___ DATA FOR THIS EXERCISE ___

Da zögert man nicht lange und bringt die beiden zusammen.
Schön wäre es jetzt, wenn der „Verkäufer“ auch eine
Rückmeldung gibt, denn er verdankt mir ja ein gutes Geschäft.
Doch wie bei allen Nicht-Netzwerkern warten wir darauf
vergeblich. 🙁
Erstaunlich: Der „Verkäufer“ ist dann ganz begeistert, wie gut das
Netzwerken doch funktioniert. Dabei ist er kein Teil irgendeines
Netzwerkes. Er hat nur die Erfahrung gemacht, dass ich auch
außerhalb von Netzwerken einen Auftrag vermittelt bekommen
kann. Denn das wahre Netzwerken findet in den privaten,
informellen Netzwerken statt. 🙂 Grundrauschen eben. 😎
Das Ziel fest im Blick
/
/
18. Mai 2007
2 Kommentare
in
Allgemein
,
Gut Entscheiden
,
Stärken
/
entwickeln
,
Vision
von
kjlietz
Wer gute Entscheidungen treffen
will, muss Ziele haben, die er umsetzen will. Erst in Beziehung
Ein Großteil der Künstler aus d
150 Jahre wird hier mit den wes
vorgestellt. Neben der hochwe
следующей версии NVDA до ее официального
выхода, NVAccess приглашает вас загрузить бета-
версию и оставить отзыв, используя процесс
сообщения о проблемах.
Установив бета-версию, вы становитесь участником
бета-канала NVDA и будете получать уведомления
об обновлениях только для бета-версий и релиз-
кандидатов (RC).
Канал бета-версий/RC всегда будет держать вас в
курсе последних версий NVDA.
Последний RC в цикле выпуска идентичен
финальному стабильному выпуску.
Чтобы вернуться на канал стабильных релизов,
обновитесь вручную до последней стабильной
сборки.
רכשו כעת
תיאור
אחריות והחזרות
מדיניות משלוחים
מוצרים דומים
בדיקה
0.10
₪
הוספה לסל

___

- _YOUR ASSIGNMENT_
Copy out all lines of the listing where the word "бета" appears.

- _ANSWER TO THIS EXERCISE_
выхода, NVAccess приглашает вас загрузить бета-
Установив бета-версию, вы становитесь участником
бета-канала NVDA и будете получать уведомления
об обновлениях только для бета-версий и релиз-
Канал бета-версий/RC всегда будет держать вас в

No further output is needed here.